Creating spectacle on the small screen calls for skill and ingenuity.

HBO’s “Game of Thrones” employs up to five cinematographers to capture sprawling action across a vast continent yet maintain visual consistency. Says lenser Jonathan Freeman, “we try to keep the schematic close to the basic principal colors of each region.”

All study each other’s dailies and consult flipbooks that document how recurring sets have previously been treated. “There’s a boldness to the work that comes from all of us exploring,” says Freeman. Michael Snyman sought to showcase Lifetime’s titular “The Red Tent” (pictured above) as “a soft, beautiful, womb-like, protected world … from which men were forbidden.” Assembling the structure in studio, “I cut a very small hole in the top and lit through there, and also used the actual tentpoles as stands.” Feminine control within contrasted with male-dominated turmoil without, the latter captured by handheld cameras.

Handheld was the byword for most of the BBC’s “Wolf Hall,” or as d.p.

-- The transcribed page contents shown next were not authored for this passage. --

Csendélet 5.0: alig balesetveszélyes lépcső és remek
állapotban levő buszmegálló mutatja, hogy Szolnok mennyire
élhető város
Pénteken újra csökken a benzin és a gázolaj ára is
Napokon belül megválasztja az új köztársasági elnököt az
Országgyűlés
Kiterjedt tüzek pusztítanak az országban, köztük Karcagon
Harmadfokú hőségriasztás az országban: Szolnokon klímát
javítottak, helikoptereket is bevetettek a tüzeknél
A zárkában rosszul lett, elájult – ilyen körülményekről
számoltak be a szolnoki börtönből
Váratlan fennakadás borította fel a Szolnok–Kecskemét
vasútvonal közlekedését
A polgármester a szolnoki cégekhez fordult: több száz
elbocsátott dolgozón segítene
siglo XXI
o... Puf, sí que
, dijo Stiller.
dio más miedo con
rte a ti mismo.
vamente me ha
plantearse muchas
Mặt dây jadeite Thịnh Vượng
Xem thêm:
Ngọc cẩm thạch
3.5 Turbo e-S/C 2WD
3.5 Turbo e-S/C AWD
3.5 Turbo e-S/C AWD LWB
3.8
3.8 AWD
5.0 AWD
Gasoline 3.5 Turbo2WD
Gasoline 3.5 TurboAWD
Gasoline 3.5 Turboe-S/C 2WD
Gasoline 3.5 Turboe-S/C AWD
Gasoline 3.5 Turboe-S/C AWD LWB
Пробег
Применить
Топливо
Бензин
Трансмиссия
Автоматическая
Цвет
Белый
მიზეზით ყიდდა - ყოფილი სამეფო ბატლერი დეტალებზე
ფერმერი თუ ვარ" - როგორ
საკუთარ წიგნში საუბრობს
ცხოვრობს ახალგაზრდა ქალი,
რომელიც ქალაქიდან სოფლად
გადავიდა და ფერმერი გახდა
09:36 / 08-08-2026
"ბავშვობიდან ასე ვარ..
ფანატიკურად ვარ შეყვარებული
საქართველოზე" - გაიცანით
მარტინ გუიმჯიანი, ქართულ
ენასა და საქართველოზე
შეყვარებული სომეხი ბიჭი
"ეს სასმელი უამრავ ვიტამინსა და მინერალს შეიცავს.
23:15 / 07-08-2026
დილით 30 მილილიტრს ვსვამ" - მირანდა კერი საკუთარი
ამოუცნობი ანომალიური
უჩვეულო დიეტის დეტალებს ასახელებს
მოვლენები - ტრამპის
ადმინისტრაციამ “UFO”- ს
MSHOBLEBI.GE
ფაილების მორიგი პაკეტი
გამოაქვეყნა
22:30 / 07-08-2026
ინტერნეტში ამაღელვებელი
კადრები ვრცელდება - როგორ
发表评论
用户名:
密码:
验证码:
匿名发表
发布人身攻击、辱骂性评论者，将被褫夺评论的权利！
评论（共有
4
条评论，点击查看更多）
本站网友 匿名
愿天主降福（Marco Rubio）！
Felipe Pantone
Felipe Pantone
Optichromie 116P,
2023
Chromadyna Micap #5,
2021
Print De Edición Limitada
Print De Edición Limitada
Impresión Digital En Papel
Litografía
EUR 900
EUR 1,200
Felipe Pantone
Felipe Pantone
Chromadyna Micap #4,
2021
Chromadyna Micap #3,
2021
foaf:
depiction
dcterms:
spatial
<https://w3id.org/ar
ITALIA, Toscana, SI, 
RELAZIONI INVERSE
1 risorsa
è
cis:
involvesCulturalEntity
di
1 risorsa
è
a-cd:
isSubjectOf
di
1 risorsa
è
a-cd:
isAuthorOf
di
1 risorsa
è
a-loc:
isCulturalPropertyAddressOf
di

Gavin Finney puts it, “the camera was on my shoulder for 85 days.” Authentic Tudor locations were illuminated through enormous windows by day, and by candlelight and firelight by night — creating near-documentary realism.

“The temptation when you shoot period drama,” Finney believes, “is to show off your lavish locations and to grandstand with crane shots.” But author Hilary Mantel warned, “None of these characters knew they were in history,” and Finney proceeded accordingly.
“We wanted it to look like we dropped in, in 1536 on a Tuesday afternoon, with Thomas Cromwell.”